工作室的空气彻底陷入凝滞。
顾言琛看着并肩而立的两人,眸色微微暗沉。眼前的白浅褪去了年少时的青涩莽撞,温柔从容、清冷通透,周身被墨渊护得安稳妥帖,再也不是当年那个围着他满心欢喜、眼底只装得下他的小姑娘了。
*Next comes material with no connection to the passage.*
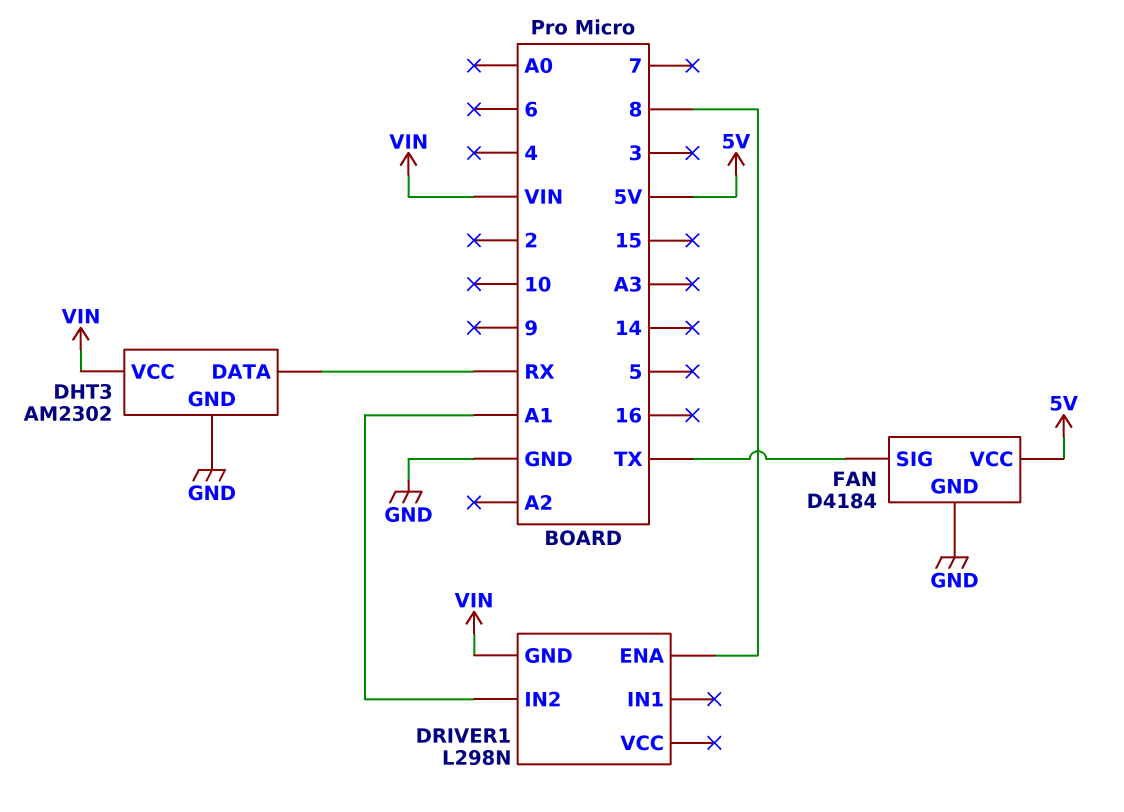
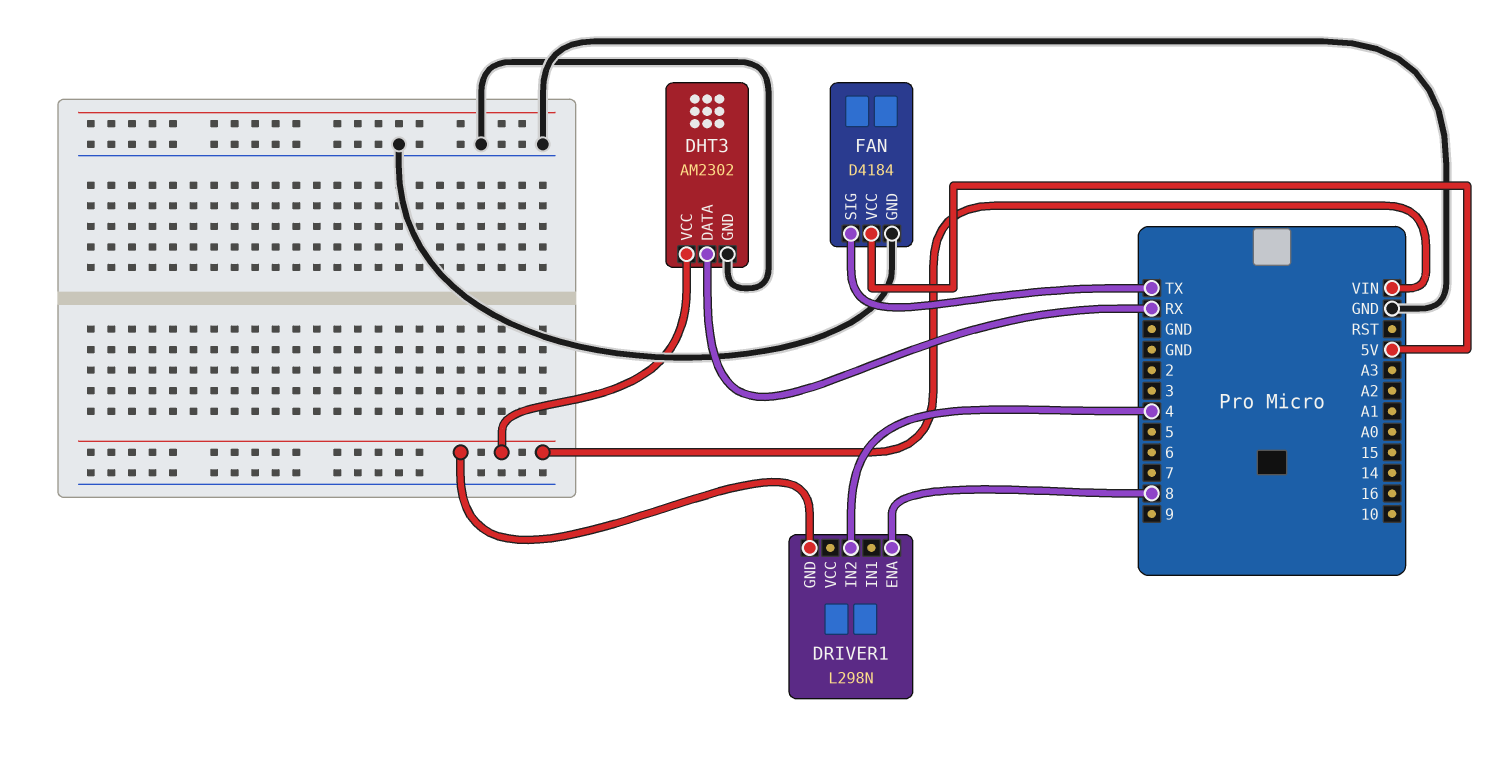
DRIVER1 pin IN2: A1 -> 4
他迟来的愧疚涌上心头,轻声开口试图挽回:“浅浅,当年的事我有苦衷,这些年我一直……”
“不必了。”
白浅轻轻出声,语气平静却决绝,直接打断了他未尽的话语。
她抬头看向顾言琛,眼底坦荡无波,没有爱恨,没有不甘,只剩彻底的释然:“都过去了,不用再提,也不用再解释。年少的缘分止于当年,如今你我各自安好,就是最好的结局。”
多年执念,不需要解释,不需要道歉,更不需要弥补。
那场猝不及防的重逢,掀起的不过是转瞬即逝的回忆波澜,再也撼动不了她如今的生活半分。
顾言琛看着她眼底全然陌生的疏离,喉间微涩,最终只能无奈颔首。他清楚,自己彻底错过了她的岁岁年年。
折颜与凌悦站在一旁静静看着,心里了然,白浅这是真正和过去和解了。
简单的对话落幕,顾言琛终究带着满心遗憾转身离开,彻底退出了白浅的人生。
可身旁的墨渊,周身的低气压却丝毫没有散去。
他揽在白浅肩头的手臂依旧稳稳未松,掌心温热,力道却隐隐加重,带着一丝不易察觉的紧绷与隐忍。深邃的眼眸沉如寒潭,面上依旧是沉稳冷静的模样,看不出太多情绪,可熟悉他的人便知,这是他极致吃醋、暗藏占有欲的模样。
他从不小气,从不偏执,可唯独面对伤害过白浅、占据过她整个青春的顾言琛,心底的醋意与芥蒂挥之不去。
他介意那个人曾拥有她最纯粹热烈的年少心动,介意那首无人知晓的专属情歌是为他人而写,介意在他缺席的岁月里,是这个人主宰了她所有的欢喜与伤痛。
送走顾言琛后,工作室众人很有眼力地纷纷散开,刻意留出独处空间。
室内瞬间安静下来,只剩两人相对而立。
白浅敏锐地察觉到身侧男人的低落与隐忍,她微微抬眸,看着他沉冷的眉眼,心底瞬间柔软一片。
她抬手,轻轻覆上他紧绷微凉的手背,温柔开口:“吃醋了?”
墨渊指尖微僵,垂眸看向她澄澈温柔的眼眸,没有掩饰自己的心境,嗓音低沉微哑,带着一丝难得的局促:“嗯。”
他坦然承认自己的在意与醋意,不伪装大度,也不刻意隐忍。
“我介意他出现在你的青春里,介意他曾是你的满心欢喜,更介意他让你独自难过了那么多年。”墨渊目光沉沉落在她脸上,占有欲藏在温柔的语气里,“我想成为你唯一的心动,唯一的偏爱。”
白浅看着他眼底真挚的在意,心头暖意汹涌,轻轻弯起唇角,漾开温柔的笑意。
她微微踮脚,伸手轻轻抚平他蹙起的眉头,声音温柔又坚定:“可是我的未来里,只有你。”
“年少不懂爱恨,错付一程过往,那只是我人生里一段无声的遗憾。”
她认真望着他的眼眸,字字清晰,句句真心:“过去我无能为力,可现在、以后、余生所有的温柔与心动,全部都只属于墨渊一个人。”
说完,她主动微微靠近,轻轻靠在他的胸膛,听着他沉稳有力的心跳。
“那首没发布的歌,是写给年少的执念,早已封存落幕。而我往后所有的词曲、所有的温柔、所有的岁岁年年,都是为你而存。”
温柔的话语,彻底抚平了墨渊心底所有的酸涩与芥蒂。
他紧绷的身体缓缓放松,反手将她轻轻拥入怀中,力道温柔却笃定,将她牢牢圈在怀里。窗外的阳光落在两人相拥的身影上,温柔缱绻,驱散了所有阴霾。
他低头,鼻尖抵着她的发顶,轻声呢喃:“好。”
过往不必纠扯,旧人不必铭记。
他不要她的回望,不要她的遗憾,只要她的余生满心满眼都是他。
一场猝不及防的重逢,没有掀起旧情复燃的波澜,反而让两人的心意彻底通透,双向奔赴的爱意愈发坚定。
岁月无声,旧梦落幕。
从此,白浅放下过往枷锁,墨渊卸下所有顾虑,两颗真心紧紧相依,温柔相守,岁岁不渝。